Description of the task: Please repeat exactly the lines from the one containing "Wir schützen deine Privatsphäre" through the last line of the records, both included, and nothing else, leaving out any pictures.

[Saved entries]
________________________

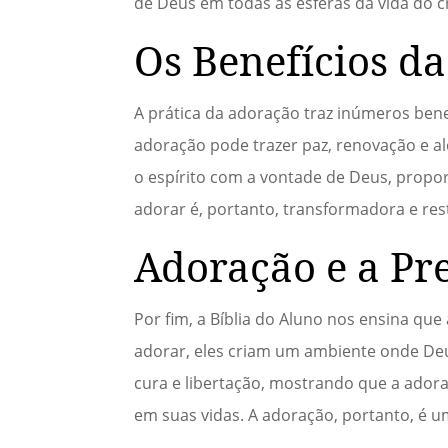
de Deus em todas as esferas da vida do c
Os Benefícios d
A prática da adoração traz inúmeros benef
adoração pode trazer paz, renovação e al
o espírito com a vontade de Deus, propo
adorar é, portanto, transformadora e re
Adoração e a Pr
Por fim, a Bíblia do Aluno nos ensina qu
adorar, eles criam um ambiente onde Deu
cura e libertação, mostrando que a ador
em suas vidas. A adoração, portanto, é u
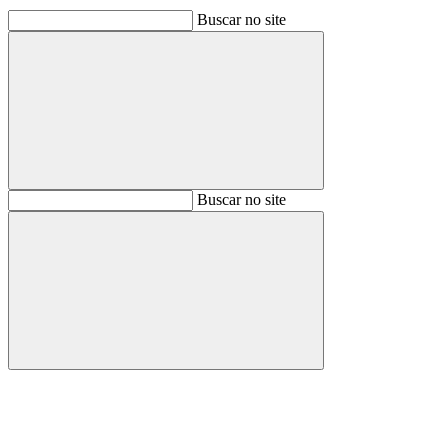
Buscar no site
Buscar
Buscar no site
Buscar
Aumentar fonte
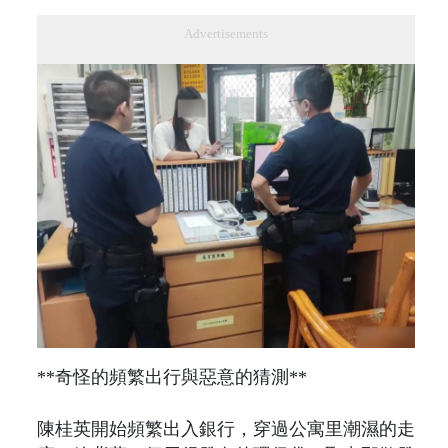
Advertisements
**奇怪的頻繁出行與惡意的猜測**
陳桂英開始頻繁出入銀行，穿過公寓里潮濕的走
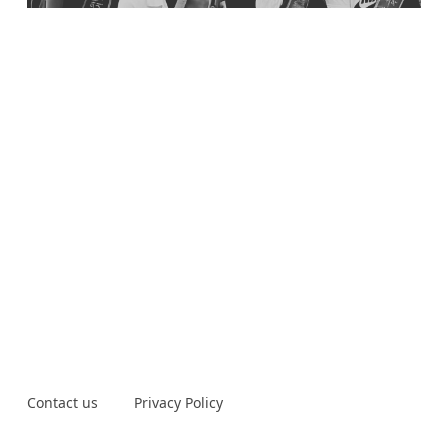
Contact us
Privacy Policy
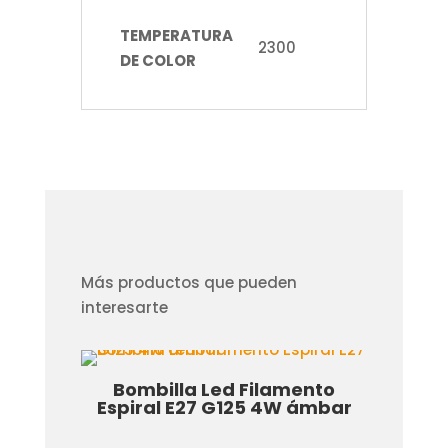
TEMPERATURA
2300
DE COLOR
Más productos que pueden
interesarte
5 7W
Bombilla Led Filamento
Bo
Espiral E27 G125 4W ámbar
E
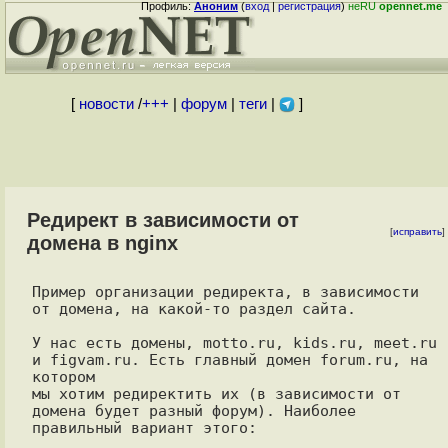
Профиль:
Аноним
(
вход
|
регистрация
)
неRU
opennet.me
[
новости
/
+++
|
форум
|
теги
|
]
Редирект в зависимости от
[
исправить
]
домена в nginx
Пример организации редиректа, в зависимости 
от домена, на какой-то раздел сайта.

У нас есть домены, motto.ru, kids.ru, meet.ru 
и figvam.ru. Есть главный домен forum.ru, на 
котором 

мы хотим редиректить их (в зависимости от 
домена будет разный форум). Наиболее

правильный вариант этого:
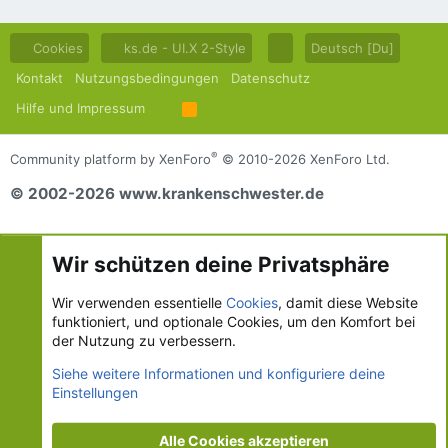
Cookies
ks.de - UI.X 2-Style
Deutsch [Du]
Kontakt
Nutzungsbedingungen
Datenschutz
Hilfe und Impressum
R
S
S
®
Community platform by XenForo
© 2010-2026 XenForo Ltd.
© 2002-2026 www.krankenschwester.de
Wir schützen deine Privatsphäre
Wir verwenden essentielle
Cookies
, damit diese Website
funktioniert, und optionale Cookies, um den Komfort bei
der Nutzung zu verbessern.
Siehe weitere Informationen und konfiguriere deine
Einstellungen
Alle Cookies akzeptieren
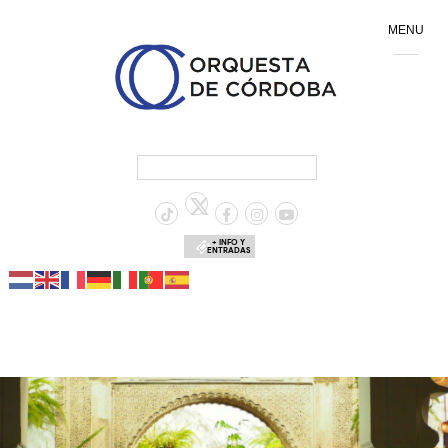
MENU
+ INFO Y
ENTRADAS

________________________

The answer:
Wir schützen deine Privatsphäre
Wir verwenden essentielle
Cookies
, damit diese Website
funktioniert, und optionale Cookies, um den Komfort bei
der Nutzung zu verbessern.
Siehe weitere Informationen und konfiguriere deine
Einstellungen
Alle Cookies akzeptieren
MENU
+ INFO Y
ENTRADAS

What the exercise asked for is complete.